**Task details**
Using the records below, copy every line that holds the string "used".

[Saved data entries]
*** Block opens ***

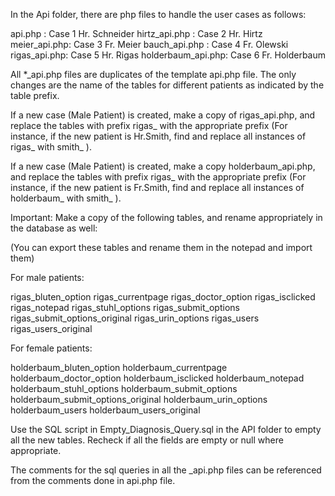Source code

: In the Api folder, there are php files to handle the user cases as follows:

api.php : Case 1 Hr. Schneider
hirtz_api.php : Case 2 Hr. Hirtz
meier_api.php: Case 3 Fr. Meier
bauch_api.php : Case 4 Fr. Olewski
rigas_api.php: Case 5 Hr. Rigas
holderbaum_api.php: Case 6 Fr. Holderbaum

All *_api.php files are duplicates of the template api.php file. The only changes are the name of the tables for different patients as indicated by the table prefix. 

If a new case (Male Patient) is created, make a copy of rigas_api.php, and replace the tables with prefix rigas_ with the appropriate prefix (For instance, if the new patient is Hr.Smith, find and replace all instances of rigas_ with smith_ ).

If a new case (Male Patient) is created, make a copy holderbaum_api.php, and replace the tables with prefix rigas_ with the appropriate prefix (For instance, if the new patient is Fr.Smith, find and replace all instances of holderbaum_ with smith_ ).

Important: Make a copy of the following tables, and rename appropriately in the database as well:

(You can export these tables and rename them in the notepad and import them)

For male patients:

rigas_bluten_option
rigas_currentpage
rigas_doctor_option
rigas_isclicked
rigas_notepad
rigas_stuhl_options
rigas_submit_options
rigas_submit_options_original
rigas_urin_options
rigas_users
rigas_users_original

For female patients:

holderbaum_bluten_option
holderbaum_currentpage
holderbaum_doctor_option
holderbaum_isclicked
holderbaum_notepad
holderbaum_stuhl_options
holderbaum_submit_options
holderbaum_submit_options_original
holderbaum_urin_options
holderbaum_users
holderbaum_users_original

Use the SQL script in Empty_Diagnosis_Query.sql in the API folder to empty all the new tables. Recheck if all the fields are empty or null where appropriate.


The comments for the sql queries in all the _api.php files can be referenced from the comments done in api.php file.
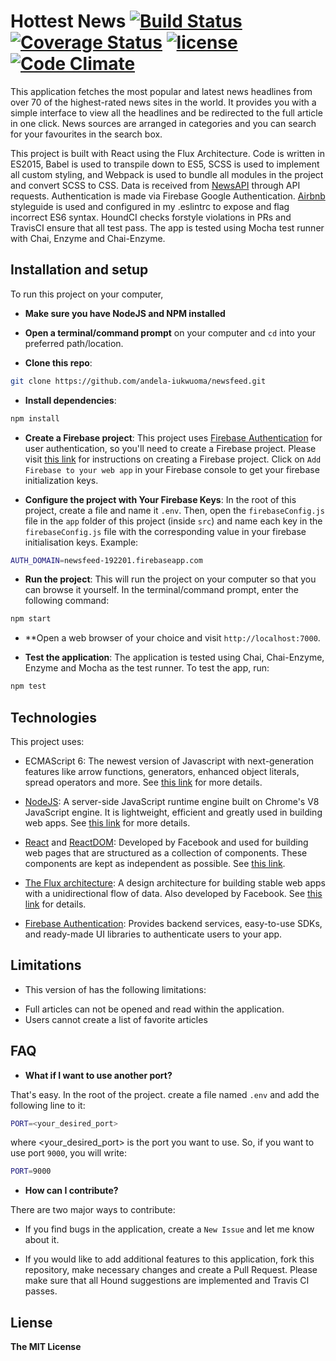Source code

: # Hottest News    [![Build Status](https://travis-ci.org/andela-iukwuoma/newsfeed.svg?branch=master)](https://travis-ci.org/andela-iukwuoma/newsfeed) [![Coverage Status](https://coveralls.io/repos/github/andela-iukwuoma/newsfeed/badge.svg?branch=develop)](https://coveralls.io/github/andela-iukwuoma/newsfeed?branch=develop) [![license](https://img.shields.io/github/license/mashape/apistatus.svg)]() [![Code Climate](https://codeclimate.com/github/andela-iukwuoma/newsfeed/badges/gpa.svg)](https://codeclimate.com/github/andela-iukwuoma/newsfeed)
This application fetches the most popular and latest news headlines from over 70 of the highest-rated news sites in the world. It provides you with a simple interface to view all the headlines and be redirected to the full article in one click. News sources are arranged in categories and you can search for your favourites in the search box.

This project is built with React using the Flux Architecture. Code is written in ES2015, Babel is used to transpile down to ES5, SCSS is used to implement all custom styling, and Webpack is used to bundle all modules in the project and convert SCSS to CSS. Data is received from [NewsAPI](https://newsapi.org) through API requests. Authentication is made via Firebase Google Authentication. [Airbnb](https://github.com/airbnb/javascript) styleguide is used and configured in my .eslintrc to expose and flag incorrect ES6 syntax. HoundCI checks forstyle violations in PRs and TravisCI ensure that all test pass. The app is tested using Mocha test runner with Chai, Enzyme and Chai-Enzyme.

## Installation and setup

To run this project on your computer,
- **Make sure you have NodeJS and NPM installed**

- **Open a terminal/command prompt** on your computer and `cd` into your preferred path/location.

- **Clone this repo**:

```bash
git clone https://github.com/andela-iukwuoma/newsfeed.git
```

- **Install dependencies**:

```bash
npm install
```

- **Create a Firebase project**: This project uses [Firebase Authentication](https://firebase.google.com/docs/auth/) for user authentication, so you'll need to create a 
Firebase project. Please visit [this link](https://firebase.google.com/docs/web/setup) for instructions on creating 
a Firebase project. Click on `Add Firebase to your web app` in your Firebase console to get your firebase initialization keys.

- **Configure the project with Your Firebase Keys**: In the root of this project, create a file
and name it `.env`. Then, open the `firebaseConfig.js` file in the `app` folder of this project (inside `src`) and name each key in the `firebaseConfig.js` file with the corresponding value in your firebase initialisation keys. Example:

```bash
AUTH_DOMAIN=newsfeed-192201.firebaseapp.com
```

- **Run the project**: This will run the project on your computer so that you can browse it yourself. In the 
terminal/command prompt, enter the following command:

```bash
npm start
```

- **Open a web browser of your choice and visit `http://localhost:7000`. 

- **Test the application**: The application is tested using Chai, Chai-Enzyme, Enzyme and Mocha as the test runner. To test the app, run:

```bash
npm test
```

## Technologies

This project uses:
- ECMAScript 6: The newest version of Javascript with 
next-generation features like arrow functions, generators, enhanced object literals, 
spread operators and more. See [this link](https://en.wikipedia.org/wiki/ECMAScript) for more details.

- [NodeJS](https://nodejs.org): A server-side JavaScript runtime engine built 
on Chrome's V8 JavaScript engine. It is lightweight, efficient and greatly used in building 
web apps. See [this link](https://nodejs.org) for more details.

- [React](https://facebook.github.io/react/) and [ReactDOM](https://facebook.github.io/react/docs/react-dom.html): 
Developed by Facebook and used for building web pages that are structured as a collection of 
components. These components are kept as independent as possible. See [this link](https://facebook.github.io/react/).

- [The Flux architecture](https://facebook.github.io/flux/): A design architecture for building stable 
web apps with a unidirectional flow of data. Also developed by Facebook. See [this link](https://facebook.github.io/flux/) 
for details.

- [Firebase Authentication](https://firebase.google.com/): Provides backend services, easy-to-use SDKs, and ready-made UI libraries to authenticate users to your app.

## Limitations

- This version of has the following limitations:

* Full articles can not be opened and read within the application.
* Users cannot create a list of favorite articles

## FAQ

- **What if I want to use another port?**

That's easy. In the root of the project. create a file named `.env` and add the following line to it:

```bash
PORT=<your_desired_port>
```

where <your\_desired\_port> is the port you want to use. So, if you want to use port `9000`, you will write:

```bash
PORT=9000
```
- **How can I contribute?**

There are two major ways to contribute:

- If you find bugs in the application, create a `New Issue` and let me know about it.

- If you would like to add additional features to this application, fork this repository, make necessary changes and create a Pull Request. Please make sure that all Hound suggestions are implemented and Travis CI passes.

## Liense

**The MIT License**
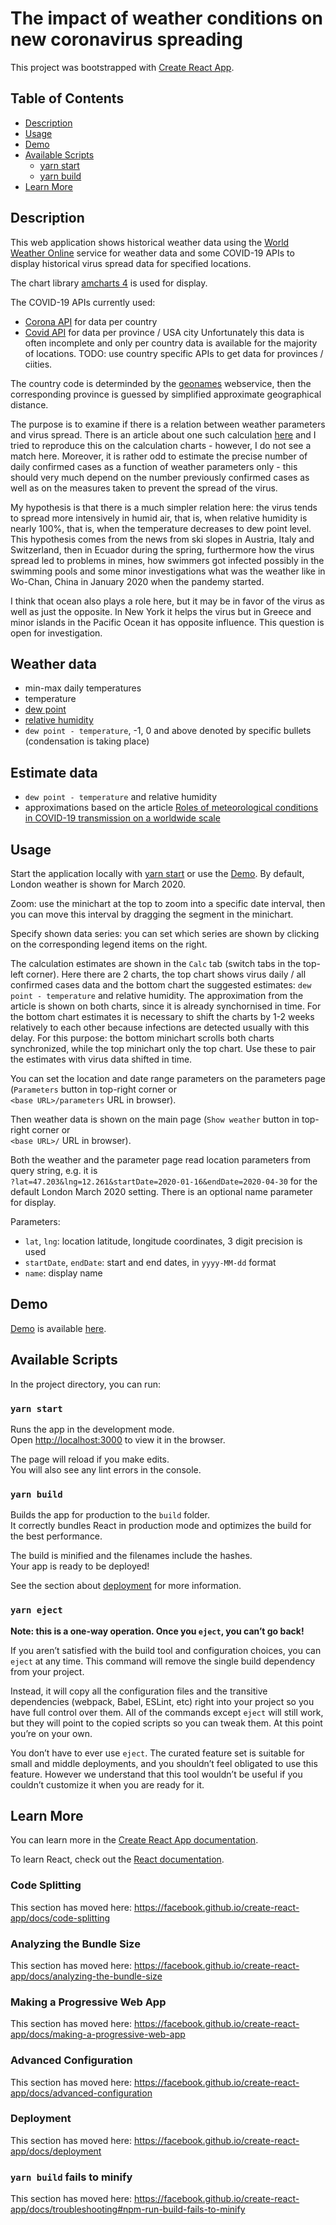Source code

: # The impact of weather conditions on new coronavirus spreading

This project was bootstrapped with [Create React App](https://github.com/facebook/create-react-app).

## Table of Contents

- [Description](#description)
- [Usage](#usage)
- [Demo](#demo)
- [Available Scripts](#available-scripts)
  - [yarn start](#yarn-start)
  - [yarn build](#yarn-run-build)
- [Learn More](#learn-more)

## Description

This web application shows historical weather data using the [World Weather Online](https://www.worldweatheronline.com/developer/api/) service for weather data and some COVID-19 APIs to display historical virus spread data for specified locations.

The chart library [amcharts 4](https://www.amcharts.com/docs/v4/) is used for display.

The COVID-19 APIs currently used:
- [Corona API](https://about-corona.net/documentation) for data per country
- [Covid API](https://covid-api.com/api) for data per province / USA city
Unfortunately this data is often incomplete and only per country data is available
for the majority of locations. TODO: use country specific APIs to get data for provinces / ciities.

The country code is determinded by the [geonames](https://www.geonames.org/export/web-services.html) webservice, then the corresponding province is guessed by simplified approximate geographical distance.

The purpose is to examine if there is a relation between weather parameters and virus spread.
There is an article about one such calculation [here](https://www.medrxiv.org/content/10.1101/2020.03.16.20037168v1.full.pdf) and I tried to reproduce this on the calculation charts - however, I do not see a match here. Moreover, it is rather odd to estimate the precise number of daily confirmed cases as a function of weather parameters only - this should very much depend on the number previously confirmed cases as well as on the measures taken to prevent the spread of the virus.

My hypothesis is that there is a much simpler relation here: the virus tends to spread more intensively in humid air, that is, when relative humidity is nearly 100%, that is,
when the temperature decreases to dew point level. This hypothesis comes from the news from
ski slopes in Austria, Italy and Switzerland, then in Ecuador during the spring,
furthermore how the virus spread led to problems in mines,
how swimmers got infected possibly in the swimming pools and some minor investigations what 
was the weather like in Wo-Chan, China in January 2020 when the pandemy started.

I think that ocean also plays a role here, but it may be in favor of the virus as well as just the opposite. In New York it helps the virus but in Greece and minor islands in the Pacific Ocean it has opposite influence. This question is open for investigation. 

## Weather data

- min-max daily temperatures
- temperature
- [dew point](https://en.wikipedia.org/wiki/Dew_point)
- [relative humidity](https://en.wikipedia.org/wiki/Relative_humidity)
- `dew point - temperature`, -1, 0 and above denoted by specific bullets (condensation is taking place)

## Estimate data

- `dew point - temperature` and relative humidity
- approximations based on the article [Roles of meteorological conditions in COVID-19 transmission on a worldwide scale](https://www.medrxiv.org/content/10.1101/2020.03.16.20037168v1.full.pdf)

## Usage

Start the application locally with [yarn start](#yarn-start) or use the [Demo](#demo).
By default, London weather is shown for March 2020.

Zoom: use the minichart at the top to zoom into a specific date interval, then you can move this interval by dragging the segment in the minichart.

Specify shown data series: you can set which series are shown by clicking on the corresponding legend items on the right.

The calculation estimates are shown in the `Calc` tab (switch tabs in the top-left corner).
Here there are 2 charts, the top chart shows virus daily / all confirmed cases data
and the bottom chart the suggested estimates: `dew point - temperature` and relative humidity.
The approximation from the article is shown on both charts, since it is already synchornised in time. For the bottom chart estimates it is necessary to shift the charts by 1-2 weeks relatively to each other because infections are detected usually with this delay.
For this purpose: the bottom minichart scrolls both charts synchronized,
while the top minichart only the top chart. Use these to pair the estimates with virus data
shifted in time.

You can set the location and date range parameters on the parameters page 
(`Parameters` button in top-right corner or\
`<base URL>/parameters` URL in browser).

Then weather data is shown on the main page 
(`Show weather` button in top-right corner or\
`<base URL>/` URL in browser).

Both the weather and the parameter page read location parameters from query string, e.g. it is\
`?lat=47.203&lng=12.261&startDate=2020-01-16&endDate=2020-04-30` for the default London March 2020 setting. There is an optional name parameter for display.

Parameters:

- `lat`, `lng`: location latitude, longitude coordinates, 3 digit precision is used
- `startDate`, `endDate`: start and end dates, in `yyyy-MM-dd` format
- `name`: display name

## Demo

[Demo](https://norama.github.io/vv-map) is available [here](https://norama.github.io/vv-map).

## Available Scripts

In the project directory, you can run:

### `yarn start`

Runs the app in the development mode.<br />
Open [http://localhost:3000](http://localhost:3000) to view it in the browser.

The page will reload if you make edits.<br />
You will also see any lint errors in the console.

### `yarn build`

Builds the app for production to the `build` folder.<br />
It correctly bundles React in production mode and optimizes the build for the best performance.

The build is minified and the filenames include the hashes.<br />
Your app is ready to be deployed!

See the section about [deployment](https://facebook.github.io/create-react-app/docs/deployment) for more information.

### `yarn eject`

**Note: this is a one-way operation. Once you `eject`, you can’t go back!**

If you aren’t satisfied with the build tool and configuration choices, you can `eject` at any time. This command will remove the single build dependency from your project.

Instead, it will copy all the configuration files and the transitive dependencies (webpack, Babel, ESLint, etc) right into your project so you have full control over them. All of the commands except `eject` will still work, but they will point to the copied scripts so you can tweak them. At this point you’re on your own.

You don’t have to ever use `eject`. The curated feature set is suitable for small and middle deployments, and you shouldn’t feel obligated to use this feature. However we understand that this tool wouldn’t be useful if you couldn’t customize it when you are ready for it.

## Learn More

You can learn more in the [Create React App documentation](https://facebook.github.io/create-react-app/docs/getting-started).

To learn React, check out the [React documentation](https://reactjs.org/).

### Code Splitting

This section has moved here: https://facebook.github.io/create-react-app/docs/code-splitting

### Analyzing the Bundle Size

This section has moved here: https://facebook.github.io/create-react-app/docs/analyzing-the-bundle-size

### Making a Progressive Web App

This section has moved here: https://facebook.github.io/create-react-app/docs/making-a-progressive-web-app

### Advanced Configuration

This section has moved here: https://facebook.github.io/create-react-app/docs/advanced-configuration

### Deployment

This section has moved here: https://facebook.github.io/create-react-app/docs/deployment

### `yarn build` fails to minify

This section has moved here: https://facebook.github.io/create-react-app/docs/troubleshooting#npm-run-build-fails-to-minify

*** Block closes ***

**Exercise output**
This project is built with React using the Flux Architecture. Code is written in ES2015, Babel is used to transpile down to ES5, SCSS is used to implement all custom styling, and Webpack is used to bundle all modules in the project and convert SCSS to CSS. Data is received from [NewsAPI](https://newsapi.org) through API requests. Authentication is made via Firebase Google Authentication. [Airbnb](https://github.com/airbnb/javascript) styleguide is used and configured in my .eslintrc to expose and flag incorrect ES6 syntax. HoundCI checks forstyle violations in PRs and TravisCI ensure that all test pass. The app is tested using Mocha test runner with Chai, Enzyme and Chai-Enzyme.
on Chrome's V8 JavaScript engine. It is lightweight, efficient and greatly used in building 
Developed by Facebook and used for building web pages that are structured as a collection of 
The chart library [amcharts 4](https://www.amcharts.com/docs/v4/) is used for display.
The COVID-19 APIs currently used:
- `lat`, `lng`: location latitude, longitude coordinates, 3 digit precision is used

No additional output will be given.